Physik. - Russische Physiker gaben jetzt bekannt, ihnen sei die Herstellung der schwersten Atomkerne der Welt - die Elemente Nr. 116 und 118 - gelungen. Diese Nachricht ist indes besonders pikant, weil schon einmal jemand behauptet hatte, genau diese Elemente hergestellt zu haben: Ein deutscher Forscher, dem später Forschungsfälschung nachgewiesen wurde. Die Fachwelt reagiert entsprechend mit Vorsicht auf die Erfolgsmeldung mit Weltrekordcharakter.

17.06.2003
    Von Jan Lublinski

    Der Russe Vladimir Utyonkov präsentiert derzeit auf Fachkongressen stolz Overhead-Folien mit vielen bunten Kästchen: die Elemente der chemischen Periodentafel. Zwei weiße Flecken auf dieser Karte hat Utyonkov neu mit Farbe versehen: Die Elemente 116 und 118. Entstanden sind diese neuen, schwersten Atomkerne der Welt in einer Zusammenarbeit mit Wissenschaftlern vom Lawrence Livermore National Laboratory in den USA. Diese lieferten das sogenannte Target-Material – Zielscheiben aus Plutonium und Kalifornium, die ihre russischen Kollegen dann in ihrem Labor mit einem Strahl aus Calcium-Atomkernen beschossen. In diesem Trommelfeuer verschmolzen dann gelegentlich zwei Atomkerne miteinander und bildeten ein neues Element. Diese superschweren Atomkerne leben in der Regel nur für den Bruchteil einer Sekunde, bevor sie zerfallen. Die Physiker sind aber langfristig auf der Suche nach längerlebigen schweren Atomkernen, die eine neue Form der stabilen Materie bilden könnten. Soweit aber sind Utyonkov und Kollegen vom Forschungszentrum Dubna noch nicht, ihre Elemente lebten nur für Millisekunden. Dennoch konnten sie insgesamt 8 Exemplare des Elements 116 herstellen sowie ein Element mit der Rekordzahl von 118 Protonen im Atomkern.

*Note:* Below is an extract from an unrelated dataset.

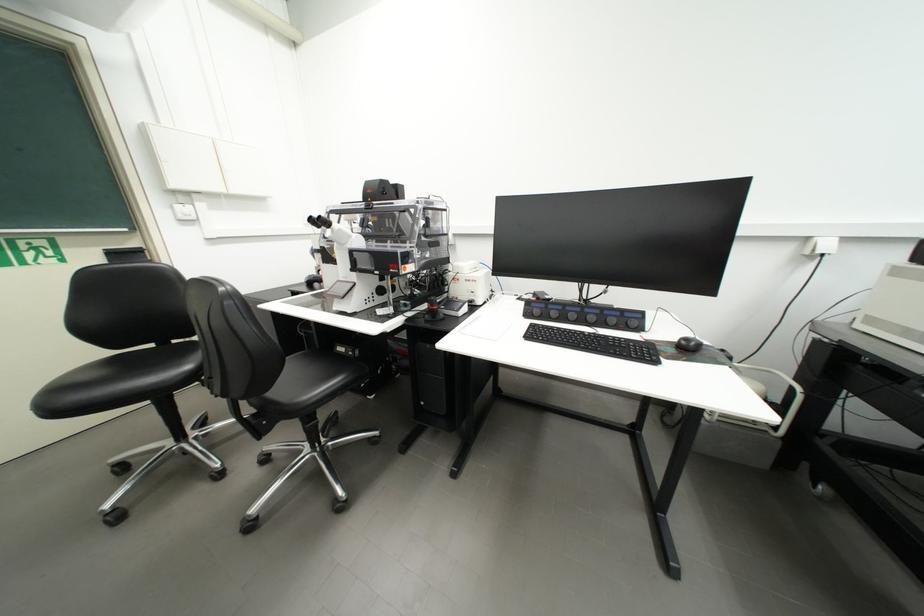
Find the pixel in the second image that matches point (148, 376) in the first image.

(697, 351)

    Wir haben nur ein Element 118 nachweisen können. Aber wir werden das Experiment wiederholen: Unsere Kollegen aus Livermore liefern uns frisches Californium, voraussichtlich 11 oder 12 Milligramm. Damit können wir eine neue Zielscheibe herstellen - und vielleicht schon diesen Sommer oder Herbst weitermessen.

    Die Arbeit mit den hochgiftigen Zielscheiben aus Plutonium und Californium ist nicht unproblematisch – sie erfordert besondere Sicherheitsvorkehrungen. Für das Kernforschungszentrum Dubna kein Problem, meint Vladimir Utyonkov.

    Wir haben unsere Reaktionskammer neu konstruiert. Wir nutzen einen doppelten Schutzschild, um eine Verbreitung des radioaktiven Materials zu verhindern. Außerdem haben wir eine spezielle Überwachungseinrichtung für radioaktive Partikel in der Luft. Ich muss aber auch sagen, dass die Zielscheiben sehr stabil sind – und wir können sehr genau kontrollieren, wie viel Material abgetragen wird.

    Nun ist es aber nicht das erste Mal, dass Wissenschaftler behaupten, sie hätten die Elemente 116 und 118 hergestellt. Der deutsche Physiker Viktor Ninov sorgte bereits 1999 im kalifornischen Berkeley mit der Ankündigung für Aufsehen, er habe Krypton- und Blei-Atomkerne miteinander verschmolzen. Zwei Jahre später entpuppte sich dieses Resultat allerdings als Betrug. Ninov hatte Daten ergänzt und frei erfunden. Und - wie sich später herausstellte: er hatte bereits früher, in Deutschland geschummelt: An der Gesellschaft für Schwerionenforschung in Darmstadt war er Mitte der 90er Jahre unter anderen an der Synthese des Elementes 112 beteiligt gewesen - und auch bei dieser Entdeckung hatte er den Daten ein wenig nachgeholfen.

    Der Fehler, den diese beiden Labors begangen haben, war, dass immer nur eine Person die Daten analysiert hat. Wir haben darum unsere Kooperation mit dem Lawrence Berkeley National Laboratory so angelegt, dass alle Messdaten in beiden Labors, unabhängig voneinander, analysiert werden. Auch werden keine Daten irgendwie codiert oder umgewandelt. Wir arbeiten mit den Rohdaten – das scheint mir in der derzeitigen Situation sehr wichtig zu sein.

    Trotzdem wird es wohl noch länger dauern, bis auch Utyonkovs Fachkollegen in aller Welt überzeugt sind, dass nun die Elemente 116 und 118 tatsächlich hergestellt wurden. Denn: auch wenn es den Russen gelingt, ihre Experimente mehrfach zu wiederholen, werden die Zweifel nicht gleich ausgeräumt sein. Und dass andere Labors das Experiment nachmachen werden, ist bis auf weiteres auch nicht abzusehen. Derzeit hat niemand Interesse an Experimenten mit den gefährlichen Zielscheiben aus Plutonium und Californium.